**Collected data**
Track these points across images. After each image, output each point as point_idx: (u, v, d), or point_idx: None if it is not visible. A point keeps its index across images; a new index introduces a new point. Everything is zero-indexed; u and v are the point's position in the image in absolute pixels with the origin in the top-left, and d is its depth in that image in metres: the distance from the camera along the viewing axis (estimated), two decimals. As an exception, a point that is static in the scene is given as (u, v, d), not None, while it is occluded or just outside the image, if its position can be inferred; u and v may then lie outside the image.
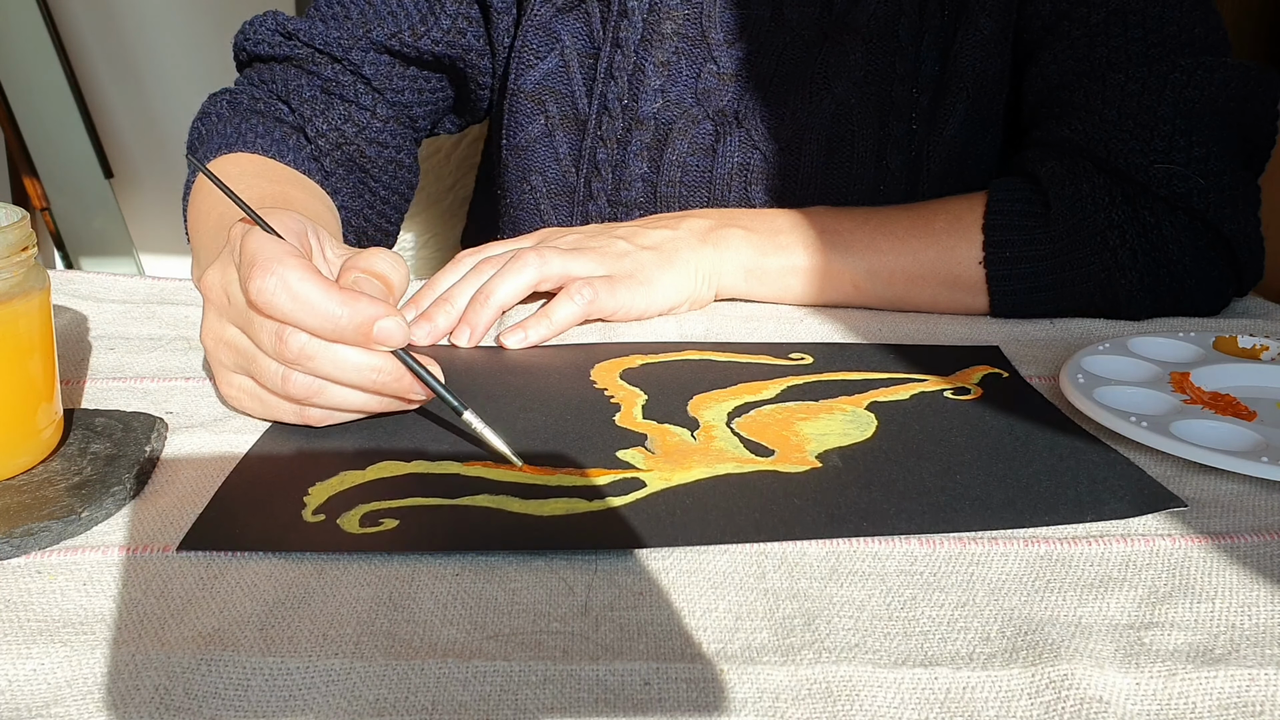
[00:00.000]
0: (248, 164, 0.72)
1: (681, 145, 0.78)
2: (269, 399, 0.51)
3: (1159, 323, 0.70)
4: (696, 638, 0.37)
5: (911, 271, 0.71)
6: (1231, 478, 0.49)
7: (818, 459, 0.49)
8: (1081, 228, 0.68)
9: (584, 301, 0.65)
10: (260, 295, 0.47)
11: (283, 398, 0.50)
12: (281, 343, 0.48)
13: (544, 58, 0.79)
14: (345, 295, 0.48)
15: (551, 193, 0.82)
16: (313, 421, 0.51)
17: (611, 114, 0.78)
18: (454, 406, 0.50)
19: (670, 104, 0.78)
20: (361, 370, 0.49)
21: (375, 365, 0.49)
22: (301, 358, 0.48)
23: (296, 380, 0.49)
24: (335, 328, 0.47)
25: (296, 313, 0.47)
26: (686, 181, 0.79)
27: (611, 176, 0.80)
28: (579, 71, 0.79)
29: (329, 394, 0.50)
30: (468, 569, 0.40)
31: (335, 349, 0.48)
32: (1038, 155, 0.73)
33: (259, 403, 0.52)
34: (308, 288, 0.47)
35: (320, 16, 0.80)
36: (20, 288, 0.45)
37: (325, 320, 0.47)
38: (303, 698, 0.34)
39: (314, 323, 0.47)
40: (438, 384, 0.50)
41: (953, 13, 0.75)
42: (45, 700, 0.33)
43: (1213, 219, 0.68)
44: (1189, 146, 0.68)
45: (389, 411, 0.52)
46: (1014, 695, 0.34)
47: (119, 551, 0.41)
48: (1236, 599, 0.39)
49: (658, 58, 0.77)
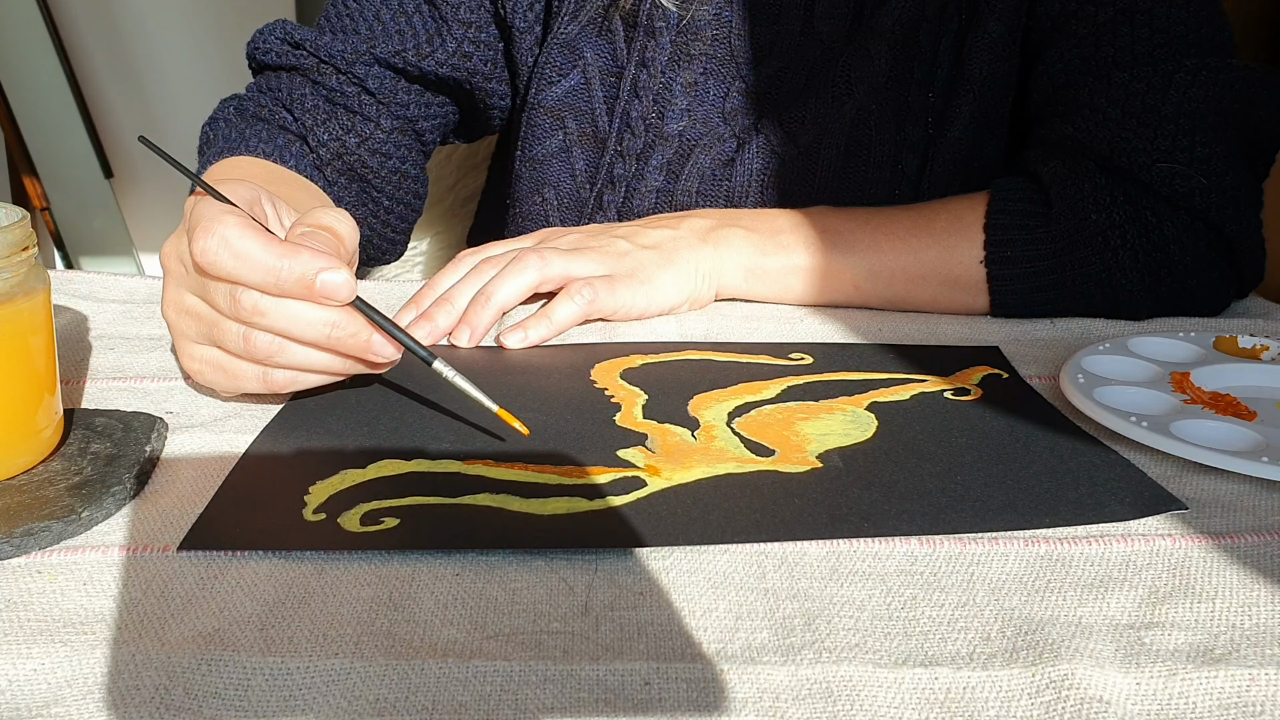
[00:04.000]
0: (247, 167, 0.73)
1: (703, 160, 0.78)
2: (232, 365, 0.51)
3: (1159, 322, 0.70)
4: (696, 638, 0.37)
5: (912, 271, 0.71)
6: (1231, 478, 0.49)
7: (818, 459, 0.49)
8: (1083, 227, 0.68)
9: (584, 301, 0.65)
10: (203, 256, 0.48)
11: (246, 359, 0.50)
12: (235, 301, 0.48)
13: (566, 75, 0.79)
14: (287, 248, 0.48)
15: (563, 205, 0.83)
16: (277, 387, 0.51)
17: (634, 132, 0.78)
18: (422, 357, 0.50)
19: (696, 122, 0.78)
20: (315, 325, 0.49)
21: (330, 320, 0.49)
22: (255, 314, 0.48)
23: (258, 339, 0.49)
24: (278, 281, 0.48)
25: (239, 269, 0.48)
26: (703, 191, 0.79)
27: (625, 189, 0.80)
28: (600, 89, 0.79)
29: (290, 353, 0.50)
30: (468, 569, 0.40)
31: (288, 303, 0.48)
32: (1040, 154, 0.73)
33: (222, 372, 0.52)
34: (248, 244, 0.48)
35: (329, 28, 0.80)
36: (20, 288, 0.45)
37: (268, 274, 0.48)
38: (303, 698, 0.34)
39: (258, 278, 0.48)
40: (402, 333, 0.50)
41: (967, 16, 0.75)
42: (45, 700, 0.33)
43: (1215, 219, 0.68)
44: (1192, 146, 0.68)
45: (355, 374, 0.53)
46: (1014, 695, 0.34)
47: (119, 551, 0.41)
48: (1236, 599, 0.39)
49: (685, 79, 0.77)
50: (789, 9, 0.76)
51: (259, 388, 0.51)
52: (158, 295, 0.71)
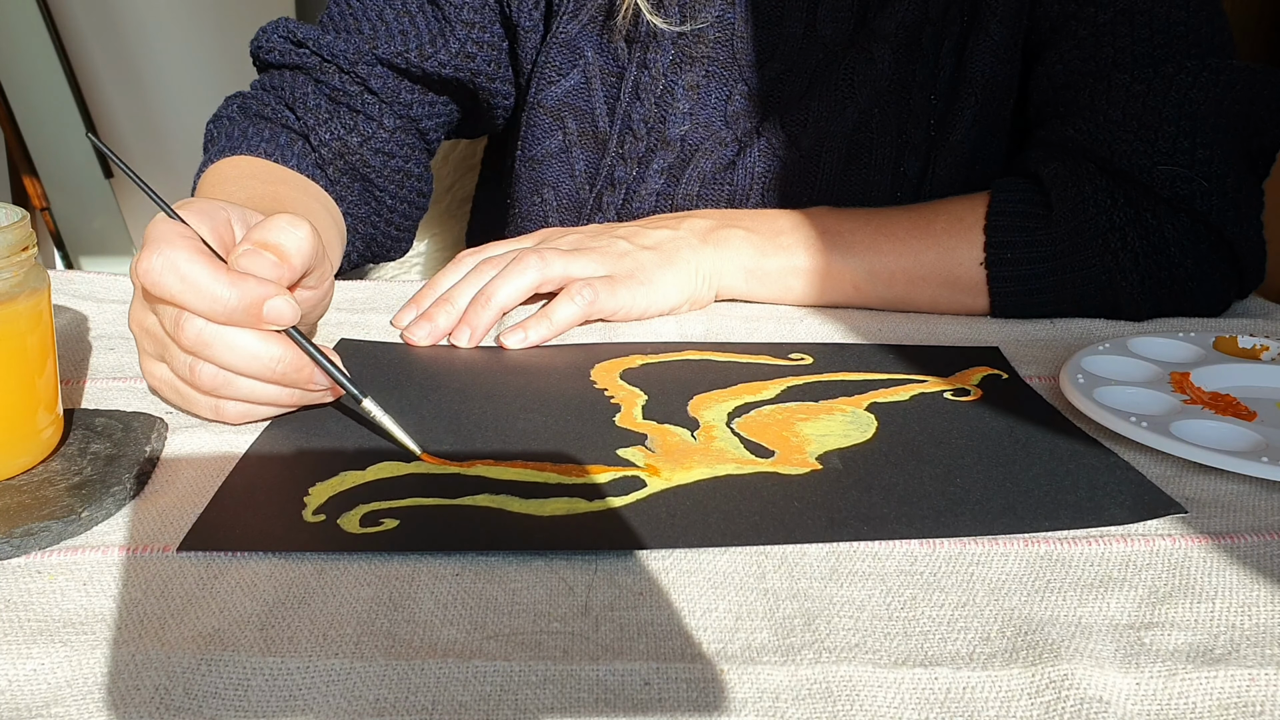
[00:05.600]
0: (246, 166, 0.72)
1: (705, 164, 0.78)
2: (185, 390, 0.51)
3: (1159, 323, 0.70)
4: (696, 638, 0.37)
5: (912, 272, 0.71)
6: (1231, 478, 0.49)
7: (818, 460, 0.49)
8: (1083, 229, 0.68)
9: (584, 302, 0.65)
10: (147, 276, 0.47)
11: (195, 386, 0.50)
12: (179, 329, 0.47)
13: (566, 74, 0.79)
14: (233, 277, 0.47)
15: (562, 206, 0.82)
16: (229, 419, 0.51)
17: (636, 135, 0.78)
18: (353, 394, 0.49)
19: (698, 126, 0.78)
20: (260, 359, 0.48)
21: (275, 355, 0.49)
22: (199, 345, 0.48)
23: (203, 371, 0.49)
24: (225, 310, 0.47)
25: (185, 294, 0.47)
26: (704, 194, 0.79)
27: (624, 191, 0.80)
28: (601, 90, 0.79)
29: (237, 386, 0.49)
30: (468, 569, 0.40)
31: (230, 335, 0.48)
32: (1040, 156, 0.73)
33: (176, 393, 0.51)
34: (195, 269, 0.47)
35: (332, 26, 0.80)
36: (20, 288, 0.45)
37: (214, 302, 0.47)
38: (303, 698, 0.34)
39: (203, 305, 0.47)
40: (334, 368, 0.50)
41: (968, 19, 0.75)
42: (45, 700, 0.33)
43: (1215, 221, 0.68)
44: (1193, 149, 0.68)
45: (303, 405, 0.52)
46: (1014, 695, 0.34)
47: (119, 551, 0.41)
48: (1236, 599, 0.39)
49: (688, 81, 0.77)
50: (792, 12, 0.76)
51: (210, 415, 0.51)
52: (158, 295, 0.71)
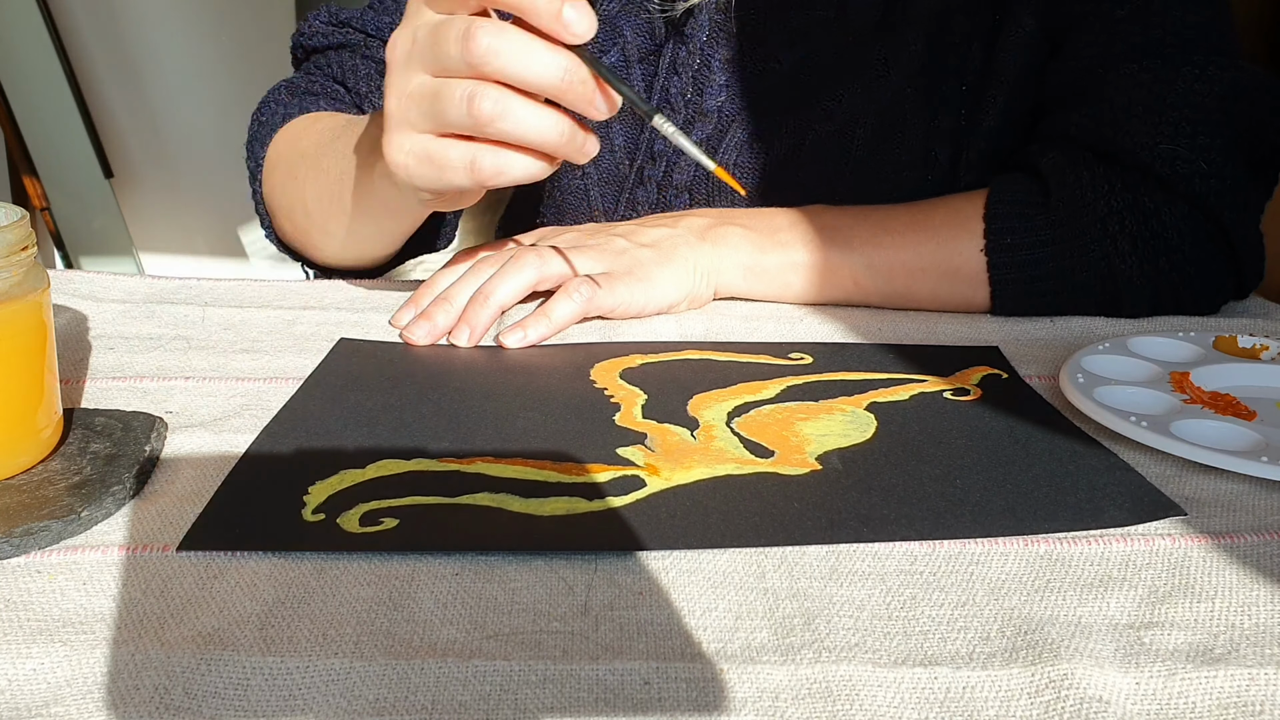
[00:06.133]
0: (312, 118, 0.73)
1: (740, 135, 0.79)
2: (440, 153, 0.52)
3: (1159, 322, 0.70)
4: (696, 637, 0.37)
5: (912, 265, 0.71)
6: (1231, 478, 0.49)
7: (817, 460, 0.49)
8: (1081, 214, 0.69)
9: (582, 299, 0.65)
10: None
11: (463, 131, 0.51)
12: (470, 39, 0.49)
13: (607, 51, 0.80)
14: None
15: (602, 180, 0.83)
16: (483, 174, 0.52)
17: (674, 108, 0.79)
18: (645, 111, 0.52)
19: (734, 96, 0.79)
20: (550, 68, 0.50)
21: (564, 64, 0.50)
22: (489, 54, 0.50)
23: (483, 100, 0.50)
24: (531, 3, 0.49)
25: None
26: (741, 164, 0.80)
27: (665, 164, 0.81)
28: (639, 66, 0.80)
29: (513, 115, 0.51)
30: (468, 569, 0.40)
31: (523, 41, 0.50)
32: (1039, 148, 0.73)
33: (429, 163, 0.53)
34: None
35: (372, 4, 0.82)
36: (20, 287, 0.45)
37: None
38: (303, 698, 0.34)
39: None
40: (626, 87, 0.52)
41: (1000, 9, 0.76)
42: (45, 700, 0.33)
43: (1213, 205, 0.68)
44: (1194, 134, 0.68)
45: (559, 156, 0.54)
46: (1014, 695, 0.34)
47: (119, 551, 0.41)
48: (1236, 599, 0.39)
49: (724, 55, 0.78)
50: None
51: (464, 178, 0.52)
52: (158, 295, 0.71)
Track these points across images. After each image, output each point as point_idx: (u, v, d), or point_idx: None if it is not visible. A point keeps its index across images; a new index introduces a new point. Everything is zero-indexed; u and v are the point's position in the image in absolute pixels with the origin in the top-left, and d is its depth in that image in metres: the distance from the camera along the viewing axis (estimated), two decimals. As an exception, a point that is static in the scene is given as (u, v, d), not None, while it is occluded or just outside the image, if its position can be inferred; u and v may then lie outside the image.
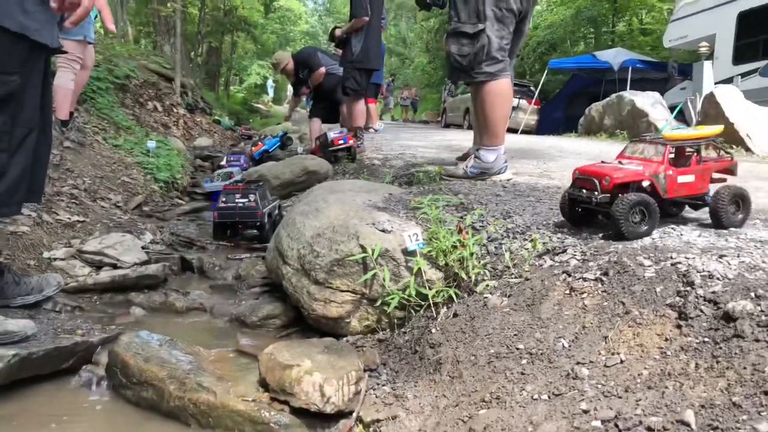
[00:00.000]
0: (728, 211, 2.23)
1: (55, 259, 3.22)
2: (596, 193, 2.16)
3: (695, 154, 2.29)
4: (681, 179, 2.22)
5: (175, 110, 11.32)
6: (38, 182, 2.56)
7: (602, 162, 2.37)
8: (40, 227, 3.48)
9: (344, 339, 2.48)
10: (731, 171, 2.39)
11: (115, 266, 3.28)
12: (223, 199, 4.34)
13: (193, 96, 14.26)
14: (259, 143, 8.47)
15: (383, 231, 2.55)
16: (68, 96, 5.23)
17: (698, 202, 2.35)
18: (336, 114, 7.86)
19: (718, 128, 2.36)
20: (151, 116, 9.76)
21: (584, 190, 2.23)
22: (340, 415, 1.97)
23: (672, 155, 2.25)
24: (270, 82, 29.47)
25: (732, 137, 7.76)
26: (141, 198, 5.15)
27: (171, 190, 6.20)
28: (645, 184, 2.17)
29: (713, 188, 2.32)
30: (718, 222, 2.24)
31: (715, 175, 2.38)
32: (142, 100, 9.91)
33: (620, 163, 2.28)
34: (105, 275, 3.16)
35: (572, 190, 2.32)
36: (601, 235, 2.25)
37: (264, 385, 2.06)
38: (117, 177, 5.30)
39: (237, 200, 4.31)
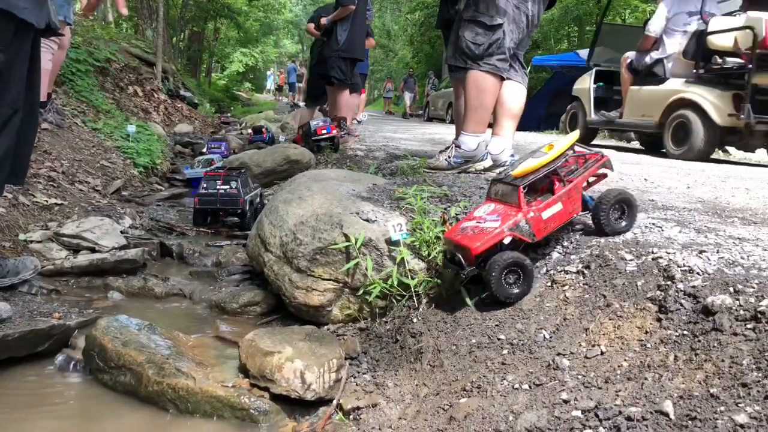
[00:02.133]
0: (611, 217, 2.07)
1: (31, 242, 3.17)
2: (464, 265, 1.98)
3: (555, 177, 2.09)
4: (547, 214, 2.02)
5: (155, 95, 11.18)
6: (22, 165, 2.51)
7: (464, 220, 2.14)
8: (15, 209, 3.42)
9: (325, 327, 2.48)
10: (607, 167, 2.21)
11: (93, 250, 3.23)
12: (204, 186, 4.29)
13: (174, 82, 14.09)
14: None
15: (367, 220, 2.54)
16: (45, 76, 5.13)
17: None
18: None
19: (571, 139, 2.15)
20: (131, 101, 9.64)
21: (456, 259, 2.03)
22: (321, 402, 1.97)
23: (526, 192, 2.04)
24: (270, 73, 28.82)
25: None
26: (120, 182, 5.08)
27: (150, 175, 6.13)
28: (506, 241, 1.98)
29: (599, 191, 2.20)
30: (599, 228, 2.09)
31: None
32: (122, 84, 9.77)
33: (481, 219, 2.06)
34: (83, 259, 3.12)
35: (447, 257, 2.15)
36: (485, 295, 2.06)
37: (244, 371, 2.05)
38: (96, 161, 5.22)
39: (218, 187, 4.25)
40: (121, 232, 3.62)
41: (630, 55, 7.13)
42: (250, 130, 9.30)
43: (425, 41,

**Task goal**
An exact copy of the lines above between the line holding "8: (40, 227, 3.48)" and the line holding "36: (601, 235, 2.25)", inclusive, is the whole answer.

**Result**
8: (40, 227, 3.48)
9: (344, 339, 2.48)
10: (731, 171, 2.39)
11: (115, 266, 3.28)
12: (223, 199, 4.34)
13: (193, 96, 14.26)
14: (259, 143, 8.47)
15: (383, 231, 2.55)
16: (68, 96, 5.23)
17: (698, 202, 2.35)
18: (336, 114, 7.86)
19: (718, 128, 2.36)
20: (151, 116, 9.76)
21: (584, 190, 2.23)
22: (340, 415, 1.97)
23: (672, 155, 2.25)
24: (270, 82, 29.47)
25: (732, 137, 7.76)
26: (141, 198, 5.15)
27: (171, 190, 6.20)
28: (645, 184, 2.17)
29: (713, 188, 2.32)
30: (718, 222, 2.24)
31: (715, 175, 2.38)
32: (142, 100, 9.91)
33: (620, 163, 2.28)
34: (105, 275, 3.16)
35: (572, 190, 2.32)
36: (601, 235, 2.25)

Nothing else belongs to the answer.